Everything with the house is going smoothly. This weekend I will try to muster the courage to put holes in my walls to hang pictures and curtains - they're just so smooth and clean right now! Our long weekend plans also include Jeff and I 'rescuing' lumber from the construction dumpsters nearby to build workbenches for the basement. Their garbage is my treasure! Another exciting house-related event is that I now have a porch and am getting organic fruits and veggies delivered every other Wednesday. Last night I came home to a blue rubbermaid of goodness on my porch. Because you never really know what you are going to get, it actually becomes quite an adventure - anyone have tips on what to do with a dozen radishes?

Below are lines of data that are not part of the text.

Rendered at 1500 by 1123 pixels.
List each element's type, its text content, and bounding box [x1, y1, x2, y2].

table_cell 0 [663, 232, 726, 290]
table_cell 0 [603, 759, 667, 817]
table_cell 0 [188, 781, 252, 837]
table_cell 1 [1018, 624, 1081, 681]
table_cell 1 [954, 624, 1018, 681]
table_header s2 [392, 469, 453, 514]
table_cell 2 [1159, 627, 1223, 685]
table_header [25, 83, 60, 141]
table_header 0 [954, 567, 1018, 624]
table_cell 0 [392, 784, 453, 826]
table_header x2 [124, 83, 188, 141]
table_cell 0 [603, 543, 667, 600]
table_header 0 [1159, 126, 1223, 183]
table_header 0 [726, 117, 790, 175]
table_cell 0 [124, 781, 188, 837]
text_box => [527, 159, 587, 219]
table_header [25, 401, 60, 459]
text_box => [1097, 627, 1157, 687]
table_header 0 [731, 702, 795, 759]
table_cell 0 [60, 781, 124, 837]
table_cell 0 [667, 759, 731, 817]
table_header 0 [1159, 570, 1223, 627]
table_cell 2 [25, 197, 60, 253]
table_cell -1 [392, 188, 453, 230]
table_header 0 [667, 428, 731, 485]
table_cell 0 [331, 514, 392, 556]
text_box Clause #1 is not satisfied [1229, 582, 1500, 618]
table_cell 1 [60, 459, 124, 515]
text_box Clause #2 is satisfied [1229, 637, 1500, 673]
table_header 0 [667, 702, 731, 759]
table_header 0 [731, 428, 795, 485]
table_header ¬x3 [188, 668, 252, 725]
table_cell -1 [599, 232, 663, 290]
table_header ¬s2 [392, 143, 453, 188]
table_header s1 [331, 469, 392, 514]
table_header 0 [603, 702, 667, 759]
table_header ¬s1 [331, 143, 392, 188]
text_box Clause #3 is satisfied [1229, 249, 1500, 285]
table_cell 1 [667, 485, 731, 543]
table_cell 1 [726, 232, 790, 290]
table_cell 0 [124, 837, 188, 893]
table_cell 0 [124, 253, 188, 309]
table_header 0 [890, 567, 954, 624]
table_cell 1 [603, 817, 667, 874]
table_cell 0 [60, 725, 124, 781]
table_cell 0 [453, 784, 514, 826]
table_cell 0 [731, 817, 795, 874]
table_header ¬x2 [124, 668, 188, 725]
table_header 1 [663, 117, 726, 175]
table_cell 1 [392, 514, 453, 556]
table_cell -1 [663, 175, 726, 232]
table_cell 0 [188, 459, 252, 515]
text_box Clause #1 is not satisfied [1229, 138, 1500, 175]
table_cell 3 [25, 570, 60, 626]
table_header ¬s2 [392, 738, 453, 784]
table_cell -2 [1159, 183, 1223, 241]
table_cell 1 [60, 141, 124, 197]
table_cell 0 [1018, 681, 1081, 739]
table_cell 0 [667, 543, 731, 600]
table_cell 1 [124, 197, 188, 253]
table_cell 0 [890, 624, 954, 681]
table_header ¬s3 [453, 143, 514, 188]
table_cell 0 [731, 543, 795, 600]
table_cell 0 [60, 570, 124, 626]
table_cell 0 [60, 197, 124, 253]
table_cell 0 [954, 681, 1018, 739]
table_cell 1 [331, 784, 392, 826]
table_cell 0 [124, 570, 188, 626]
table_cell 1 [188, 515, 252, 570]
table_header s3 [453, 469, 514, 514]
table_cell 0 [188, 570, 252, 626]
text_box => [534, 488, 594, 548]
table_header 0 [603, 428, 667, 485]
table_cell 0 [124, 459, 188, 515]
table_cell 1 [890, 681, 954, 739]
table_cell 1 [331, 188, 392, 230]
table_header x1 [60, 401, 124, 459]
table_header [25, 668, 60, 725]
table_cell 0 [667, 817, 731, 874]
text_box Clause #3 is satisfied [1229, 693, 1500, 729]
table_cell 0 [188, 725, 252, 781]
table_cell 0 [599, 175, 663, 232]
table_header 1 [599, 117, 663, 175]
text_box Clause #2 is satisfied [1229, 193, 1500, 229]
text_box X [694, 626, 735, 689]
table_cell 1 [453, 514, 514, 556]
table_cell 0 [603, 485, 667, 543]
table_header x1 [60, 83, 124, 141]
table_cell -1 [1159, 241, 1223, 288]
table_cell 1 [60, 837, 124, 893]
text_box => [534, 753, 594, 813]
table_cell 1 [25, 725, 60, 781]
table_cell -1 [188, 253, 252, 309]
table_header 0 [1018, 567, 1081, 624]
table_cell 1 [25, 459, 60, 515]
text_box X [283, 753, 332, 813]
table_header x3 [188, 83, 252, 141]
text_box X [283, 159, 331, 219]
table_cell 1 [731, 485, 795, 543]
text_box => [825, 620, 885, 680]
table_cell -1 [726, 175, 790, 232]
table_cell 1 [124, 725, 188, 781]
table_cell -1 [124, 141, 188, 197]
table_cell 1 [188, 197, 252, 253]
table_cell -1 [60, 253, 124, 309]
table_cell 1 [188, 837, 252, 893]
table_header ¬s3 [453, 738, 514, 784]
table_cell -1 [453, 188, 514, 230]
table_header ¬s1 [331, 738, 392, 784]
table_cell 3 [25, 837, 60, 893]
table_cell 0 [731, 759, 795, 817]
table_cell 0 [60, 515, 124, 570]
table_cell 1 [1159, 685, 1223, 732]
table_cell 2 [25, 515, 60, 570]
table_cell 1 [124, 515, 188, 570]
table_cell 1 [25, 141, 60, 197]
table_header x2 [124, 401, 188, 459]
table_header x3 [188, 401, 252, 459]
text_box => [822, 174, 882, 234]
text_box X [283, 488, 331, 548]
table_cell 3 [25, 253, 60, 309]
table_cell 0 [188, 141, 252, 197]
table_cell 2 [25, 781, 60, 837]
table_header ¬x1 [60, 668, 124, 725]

Spring is starting here in Calgary and I think this weekend's activities pretty much sum it well. Tomorrow (Good Friday) I'm heading up to Lake Louise to go cross-country skiing with a friend visiting from Victoria. Then Saturday, I'm heading out on a reconnaissance 60 km road loop with another woman who has just begun road riding. Maybe Sunday I'll go for a snowball fight, and Monday I'll get a tan!! What a place, this mountain/prairie limbo...

Moving to the edge of town has hopefully opened up a whole new world of good roads for biking. Last summer I didn't use my road bike much as I a) was trying to learn to mountain bike in the mountains, and b) was living downtown and got frustrated trying to get out of traffic. This year I'm excited to go back to my cycling roots and rekindle my love for my road bike. And anyway, my mountain bike and I are having spat, or so it seems. Haha.

On the book front, I recommend 'Being Caribou' by Karsten Heuer. I haven't read it, but on Tuesday night, said friend from Victoria (Kristina) and I went to see him speak at the Public Library and it was seriously inspiring. It wasn't so much that it made me want to hike with the Porcupine Caribou herd for 5 months (his adventure) but that when you do what you love and are passionate about, you will find happiness and success. The book/documentary/talk was about his and his wife's experience with the herd and the journey involved in a calving season. Some of the focus was on the fragility of the Arctic Refuge Coastal Plain and why gas extraction and caribou calving just aren't compatible activities. My friend Diana (who works in land reclamation) came out of the talk feeling the need to change jobs; that she hadn't trained in biology to sit behind a desk. Whereas I came out of it really wanting to go back to my desk (with long weekend hiking trips!) to try to devise any possible way of making extraction more sustainable and less disruptive. Not for the Arctic Refuge (that's just too fragile/pristine to even start), but for so many of the stunning systems across Alberta and BC. We are, fundamentally, resource users, and though I am all about reducing our resource use/wastage, we are going to be building, extracting, refining, combining, emitting and we have to be responsible for it to the very best of our abilities. I don't need to go out and experience the majesty of Caribou, I like it at my desk, whittling away tiny tiny chunks, making my little smidge of a difference. I really recommend reading his book, the excerpts he read were very well written.